The Electric Reliability Council of Texas, which runs most of the state's electric grid, said last week that it expects to enter Energy Emergency Alert conditions -- meaning electric demand is nearing or surpassing available supplies -- on "multiple occasions" this summer. During these emergency conditions, the wholesale price of power spikes to $3,000 per megawatt-hour, and Texas electric customers may be exposed to these high prices unless they shop for a low electric rate.
Although ERCOT provided some good news -- it does not forecast the need for rolling outages this summer unless there is extreme, record heat and a higher than anticipated number of power plants that unexpectedly trip offline -- ERCOT's preliminary summer assessment confirms that Texas electric rates will repeatedly spike this summer, to levels at the price cap of $3,000 per megawatt-hour, due to a shortage of generating capacity in the state.
"Based on expected resource availability and demand levels driven by anticipated above-normal temperatures, there is a significant chance that ERCOT will need to declare an Energy Emergency Alert (EEA) on multiple occasions during the summer of 2012 and issue corresponding public appeals for energy conservation; these EEA declarations are not likely to result in the need for rotating outages," ERCOT said.

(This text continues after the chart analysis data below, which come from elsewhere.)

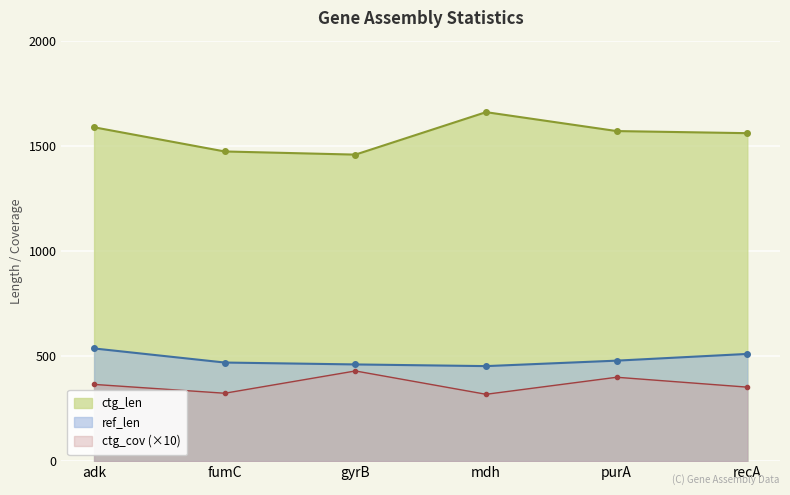

The value of ref_len at mdh is 122. True or false?

False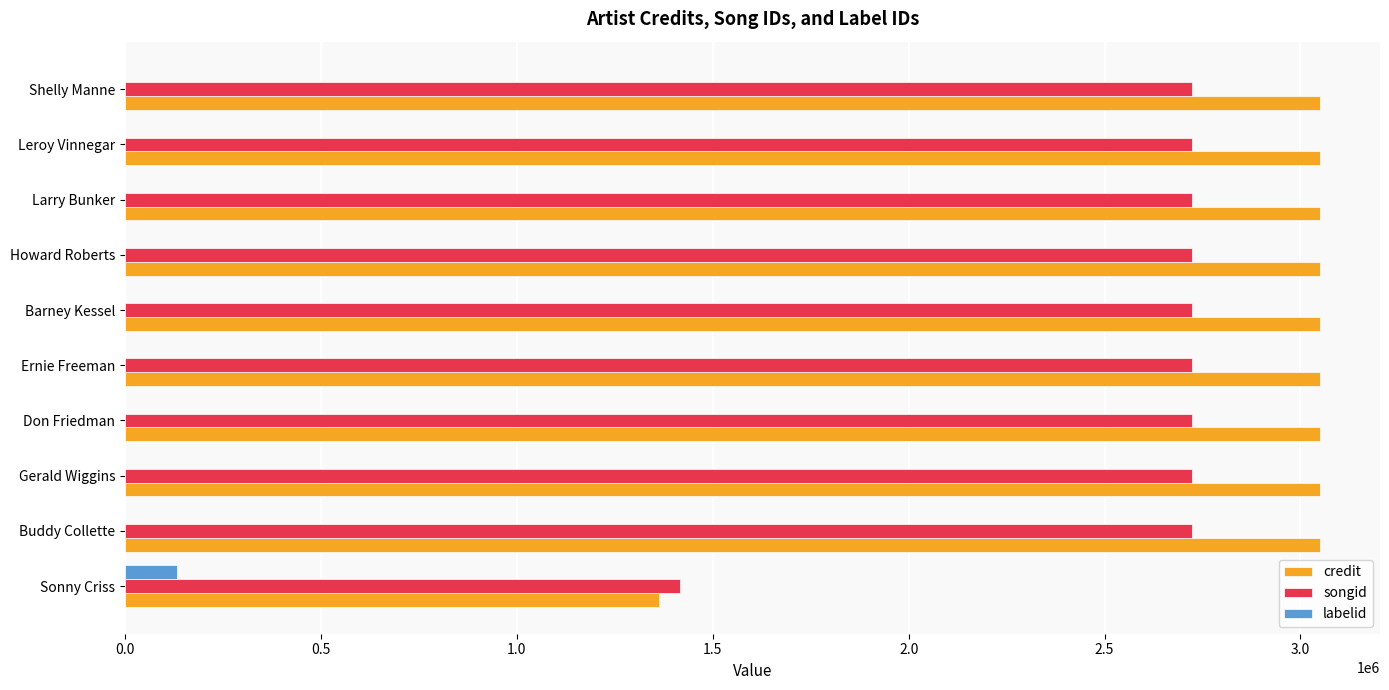

Which series has the largest total across all categories?

credit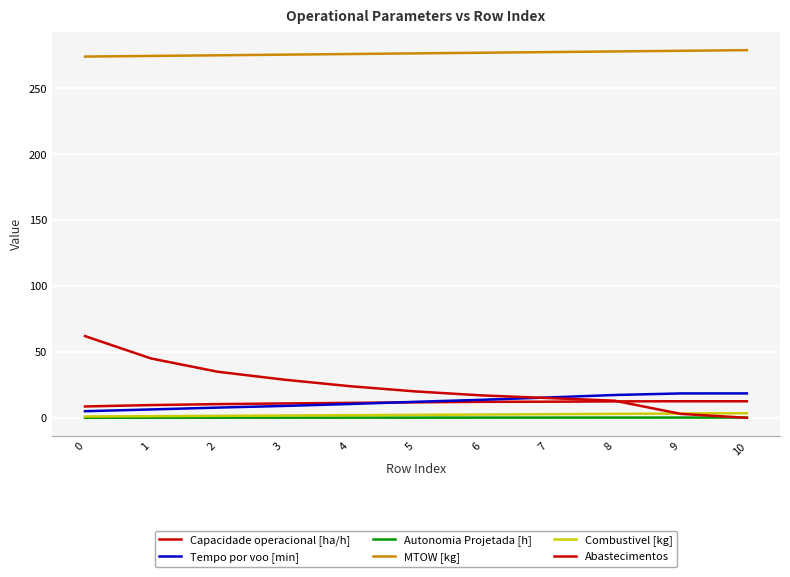

How many lines are shown in the chart?

6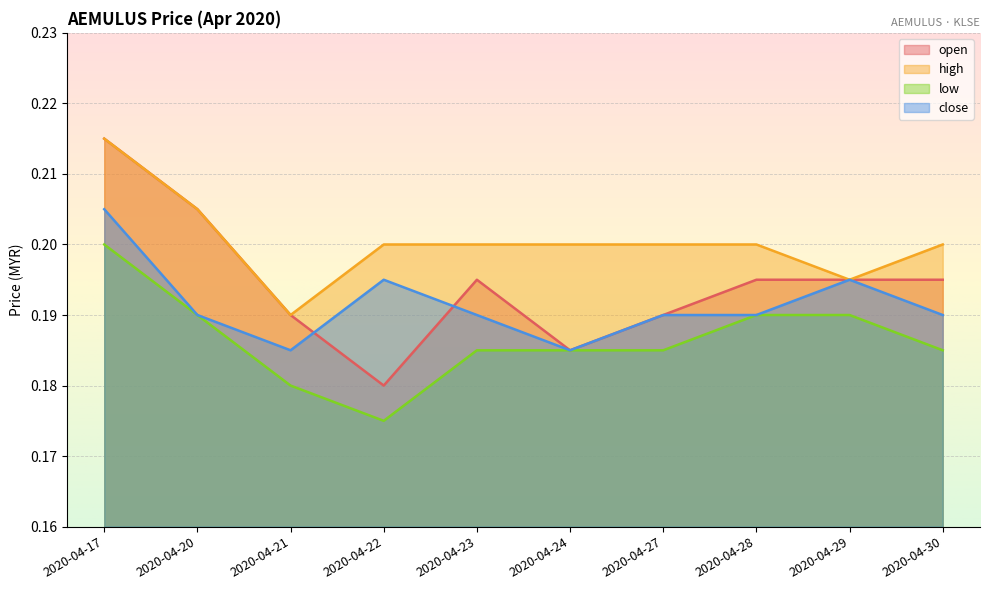

What is the maximum value shown in the chart?

0.2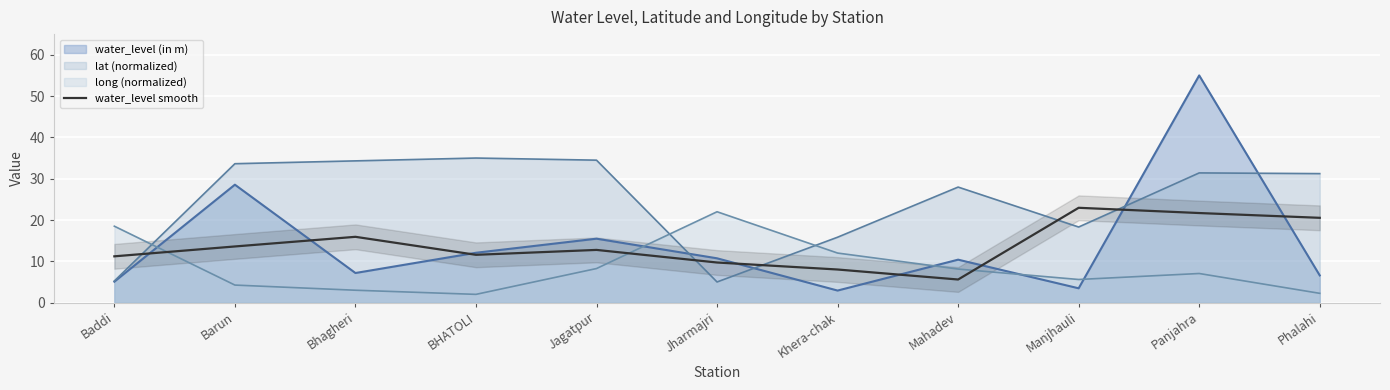

Read the water_level smooth value at Manjhauli.

23.0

The Energy Emergency Alerts include several steps, from first appealing to the public to conserve energy, to ordering certain large customers to take their load off the grid (e.g. interruptible customers), to finally rotating power outages.
Regardless of what level of Energy Emergency Alert is reached, it indicates that electric demand cannot be met with available supplies. At these times, all power plants are ordered to turn on, including the most expensive plants which usually do not run. The "dispatch" of these high-cost, peaking power plants pushes the wholesale price of power to $3,000 per megawatt-hour when shortage conditions hit.
When this happens, it is not uncommon to see retail electric providers pass through these costs to their customers, sometimes through rates that are as high as 25 cents to 30 cents per kilowatt-hour.
Because those rates are more than three times higher than what Texas electric customers can currently find in the market, customers need to shop for a low electric rate now, while they are still available.